*Testo fornito:*
========================================

Il lavoro della Yesiltac (performance, fotografia, video) è fondamentalmente mirato a creare immagini di notevole impatto emotivo attraverso rappresentazioni o interpretazioni intrise di una grazia misurata e, al contempo, di una spiazzante forza espressiva. La sua ricerca è guidata da una poetica votata all’apertura di fratture temporali che permettono allo sguardo di focalizzarsi sul microcosmo dell’individualità e di portare alla luce non tanto caratteristiche e peculiarità del personaggio interpretato o di luogo, quanto semmai la loro anonimia e la loro universalità, sollecitando nello spettatore un coinvolgimento graduale ma imprescindibile.
Il progetto MONOUNIVERSO, che la Yesiltac ha appositamente ideato per lo spazio de l’Union, consiste in una sorta di narrazione visuale suddivisa in due atti: la performance e l’esposizione dei lavori fotografici, entrambi collegati al più ampio progetto Blue Box World in cui l’artista è impegnata dal 2003 e che, attraverso differenti esercizi di composizione tra la propria figura (il suo farsi essere anonimo) e differenti livelli di realtà (naturale, sintetica, virtuale), è volto a creare una galleria di tableaux vivants capaci di dare vita a cortocircuiti visivi tra mondo reale e mondi immaginari, presentando in modo sempre diverso il confronto tra individuo e società, tra sfera personale e universo pubblico.
Il bianco, questa volta, è il colore non-colore predominante assunto come rappresentazione dello zero-point, come simbolo di rassegnazione, in modo particolare, dell’arte, metafora dell’ignoto e del non manifesto, ma anche ideale punto di partenza (se il bianco polare nell' opera di H. Melville simbolizza l'indefinito, nelle arti il foglio bianco, la tela candida o il white noise alludono al momento di impasse della creazione). Nella performance di Viola Yesiltac l’ambientazione nautica (la presenza dell’acqua e della campana da barca) intende riportare all’idea del viaggio intrapreso dall’uomo per tentare di rispondere all'enigma della realtà, manifesta ed interiore. Riprendere il sentiero e attraversare simbolicamente il mare per lasciare nel mondo nuova traccia di sé e del suo pensiero. Il suono, come lo squillo della campana restituiscono il valore del tempo, il qui e ora dell’azione che si perpetua restituendo allo spettatore la coscienza del presente.

========================================

*Voci fornite:*
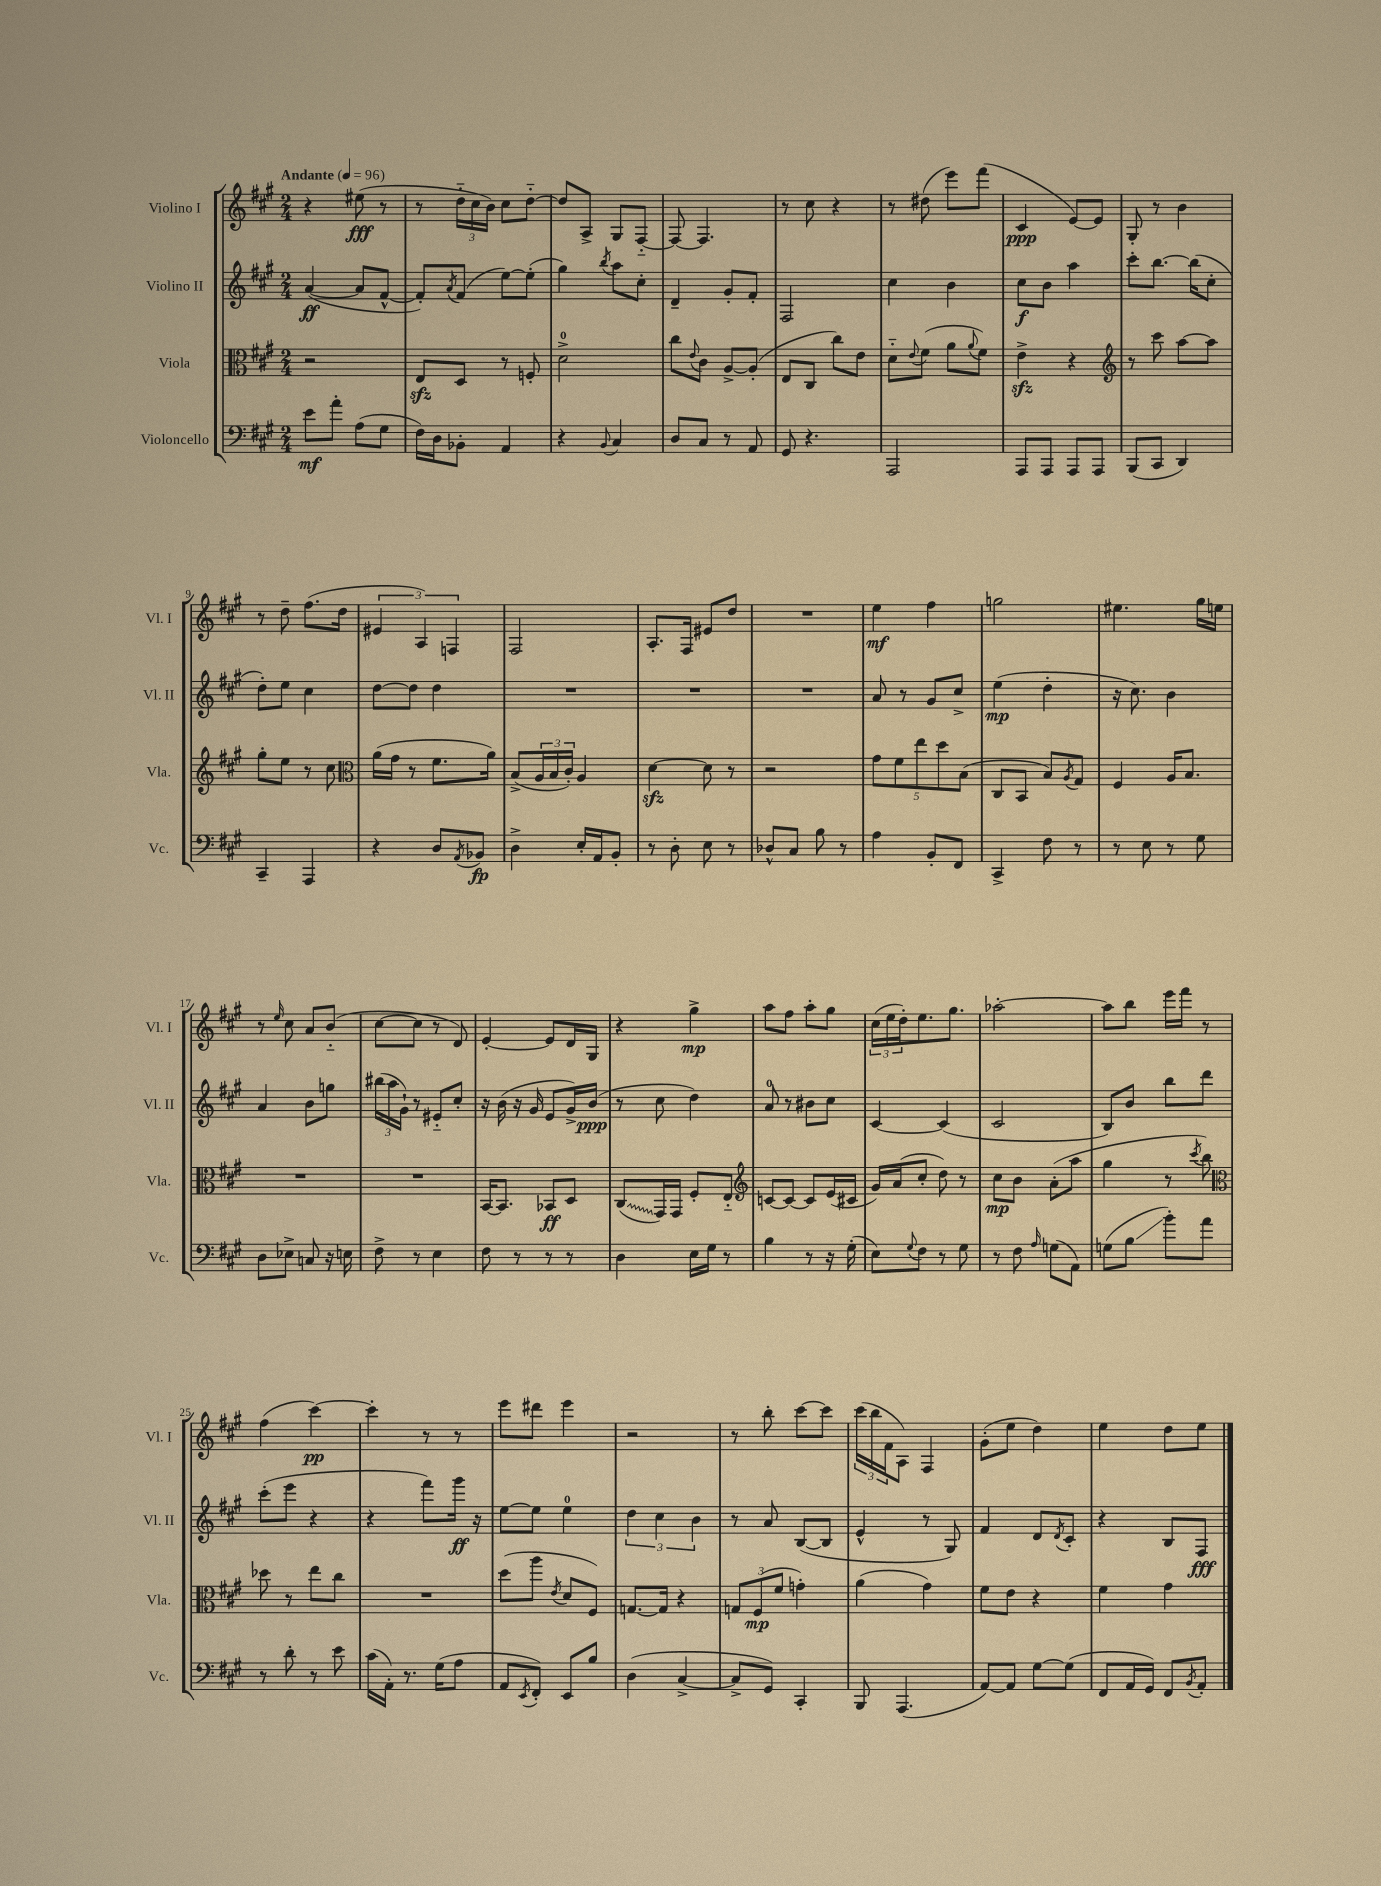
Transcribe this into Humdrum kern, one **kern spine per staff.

**kern	**kern	**kern	**kern
*staff4	*staff3	*staff2	*staff1
*clefF4	*clefC3	*clefG2	*clefG2
*k[f#c#g#]	*k[f#c#g#]	*k[f#c#g#]	*k[f#c#g#]
*M2/4	*M2/4	*M2/4	*M2/4
*MM96	*MM96	*MM96	*MM96
8e	2r	([4a	4r
8a'	.	.	.
(8A	.	8a]	(8ee#
8G#	.	[8f#^^	8r
=	=	=	=
16F#)	8E	8f#'])	8r
16D	.	.	.
.	.	8qa	.
8BB-'	8D	(8f#	24dd'~
.	.	.	24cc#
.	.	.	24b)
4AA	8r	[8ee)	8cc#
.	8F'	(8ee']	[8dd'~
=	=	=	=
4r	2d^	4gg#)	8dd]
.	.	.	8A^
8qqBB	.	8qbb	.
4C#	.	8aa	8G#
.	.	8cc#'	[8F#'~
=	=	=	=
8D	8cc#	4d~	8F#_
.	8qqe	.	.
8C#	8c#	.	4.F#]
8r	[8A^	8g#'	.
8AA	(8A']	8f#'	.
=	=	=	=
8GG#	8E	2F#	8r
4.r	8C#	.	8cc#
.	8cc#)	.	4r
.	8e	.	.
=	=	=	=
2AAA	8d'~	4cc#	8r
.	8qqe	.	.
.	(8f#	.	(8dd#
.	8a	4b	8eee)
.	8qqa	.	.
.	8f#)	.	(8fff#
=	=	=	=
8AAA	4e^	8cc#	4c#
8AAA	.	8b	.
8AAA	4r	4aa	[8e)
8AAA	.	.	8e]
=	=	=	=
*	*clefG2	*	*
(8BBB	8r	8ccc#'	8G#'
8CC#	8ccc#	[8.bb	8r
4DD)	[8aa	.	4b
.	.	(16bb]	.
.	8aa]	8cc#'	.
=	=	=	=
4CC#~	8gg#'	8dd')	8r
.	8ee	8ee	8dd~
4AAA	8r	4cc#	(8.ff#
.	8cc#	.	.
.	.	.	16dd
=	=	=	=
*	*clefC3	*	*
4r	(16a	[8dd	6e#
.	16g#	.	.
.	8r	8dd]	.
.	.	.	6A)
8D	8.f#	4dd	.
.	.	.	6F
8qAA	.	.	.
8BB-	.	.	.
.	16a)	.	.
=	=	=	=
4D^	(8B^	2r	2F#
.	24A	.	.
.	24B	.	.
.	24c#')	.	.
16E'	4A	.	.
16AA	.	.	.
8BB'	.	.	.
=	=	=	=
8r	[4d	2r	8.A'
8D'	.	.	.
.	.	.	16F#
8E	8d]	.	8e#
8r	8r	.	8dd
=	=	=	=
8D-^^	2r	2r	2r
8C#	.	.	.
8B	.	.	.
8r	.	.	.
=	=	=	=
4A	10g#	8a	4ee
.	10f#	.	.
.	.	8r	.
.	10ee	.	.
8BB'	.	8g#	4ff#
.	10dd	.	.
8FF#	.	8cc#^	.
.	(10B	.	.
=	=	=	=
4CC#^	8C#	(4ee	2gg
.	8BB	.	.
8F#	8B)	4dd'	.
.	8qA	.	.
8r	8G#	.	.
=	=	=	=
8r	4F#	16r	4.ee#
.	.	8.cc#)	.
8E	.	.	.
8r	16A	4b	.
.	8.B	.	.
8G#	.	.	16gg#
.	.	.	16ee
=	=	=	=
8D	2r	4a	8r
.	.	.	16qqee
8E-^	.	.	8cc#
8C	.	8b	8a
16r	.	8gg	(8b'~
16E	.	.	.
=	=	=	=
8F#^	2r	(24bb#	[8cc#
.	.	24aa	.
.	.	24g#`)	.
8r	.	8r	8cc#]
4E	.	8e#'~	8r
.	.	8cc#'	8d)
=	=	=	=
8F#	[16BB	16r	[4e'
.	8.BB]	(16b	.
8r	.	16r	.
.	.	16g#	.
8r	8BB-	8e	8e]
8r	8D	16g#^)	16d
.	.	(16b	16G#
=	=	=	=
4D	(8C#	8r	4r
.	16GG#)	8cc#	.
.	16GG#	.	.
16E	8F#'	4dd)	4gg#^
16G#	.	.	.
8r	8E'~	.	.
=	=	=	=
*	*clefG2	*	*
4B	[8c	8a	8aa
.	8c_	8r	8ff#
8r	8c]	8b#	8aa'
16r	(16e	8cc#	8gg#
(16G#'	16c#	.	.
=	=	=	=
8E)	16g#)	[4c#	(24cc#
.	.	.	24ee
.	(16a	.	.
.	.	.	24dd')
8qqG#	.	.	.
8F#	8cc#'	.	8.ee
8r	8dd)	(4c#]	.
.	.	.	8.gg#
8G#	8r	.	.
=	=	=	=
8r	8cc#	2c#	[2aa-'
8F#	8b	.	.
16qqA	.	.	.
(8G	(8a'	.	.
8AA)	8aa	.	.
=	=	=	=
(8G	4gg#	8B)	8aa-]
8B	.	8b	8bb
8b')	8r	8bb	16eee
.	.	.	16fff#
.	8qccc#	.	.
8a	8bb)	8ddd	8r
=	=	=	=
*	*clefC3	*	*
8r	8dd-	(8ccc#'	(4ff#
8d'	8r	8eee	.
8r	8ee	4r	[4ccc#)
8e	8cc#	.	.
=	=	=	=
(16c#	2r	4r	4ccc#']
16AA')	.	.	.
8.r	.	.	.
.	.	8fff#)	8r
(16G#	.	.	.
8A	.	16ggg#	8r
.	.	16r	.
=	=	=	=
8AA	(8dd	[8ee	8eee
8qEE	.	.	.
8FF#')	8aa	8ee]	8ddd#
.	8qe	.	.
8EE	8d	4ee	4eee
8B	8F#)	.	.
=	=	=	=
(4D	[8.G	6dd	2r
.	.	6cc#	.
.	16G]	.	.
[4C#^	4r	.	.
.	.	6b	.
=	=	=	=
8C#^]	12G	8r	8r
.	(12F#	.	.
8GG#)	.	8a	8bb'
.	12f#	.	.
4CC#'	4g')	([8B	[8ccc#
.	.	8B]	8ccc#]
=	=	=	=
8BBB	(4a	4e^^	(24ccc#
.	.	.	24bb
.	.	.	24f#
(4.AAA	.	.	8A)
.	4g#)	8r	4F#
.	.	8G#)	.
=	=	=	=
[8AA)	8f#	4f#	(8g#'
8AA]	8e	.	8ee
[8G#	4r	8d	4dd)
.	.	8qd	.
(8G#]	.	8c#'	.
=	=	=	=
8FF#	4f#	4r	4ee
16AA	.	.	.
16GG#)	.	.	.
8FF#	4g#	8B	8dd
8qBB	.	.	.
8AA'	.	8F#	8ee
==	==	==	==
*-	*-	*-	*-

========================================

*Consegna:*
Estrai senza modifiche il brano del testo fornito che va da "Il lavoro della" fino a "graduale ma imprescindibile.", incluse queste ultime parole.

*Risposta:*
Il lavoro della Yesiltac (performance, fotografia, video) è fondamentalmente mirato a creare immagini di notevole impatto emotivo attraverso rappresentazioni o interpretazioni intrise di una grazia misurata e, al contempo, di una spiazzante forza espressiva. La sua ricerca è guidata da una poetica votata all’apertura di fratture temporali che permettono allo sguardo di focalizzarsi sul microcosmo dell’individualità e di portare alla luce non tanto caratteristiche e peculiarità del personaggio interpretato o di luogo, quanto semmai la loro anonimia e la loro universalità, sollecitando nello spettatore un coinvolgimento graduale ma imprescindibile.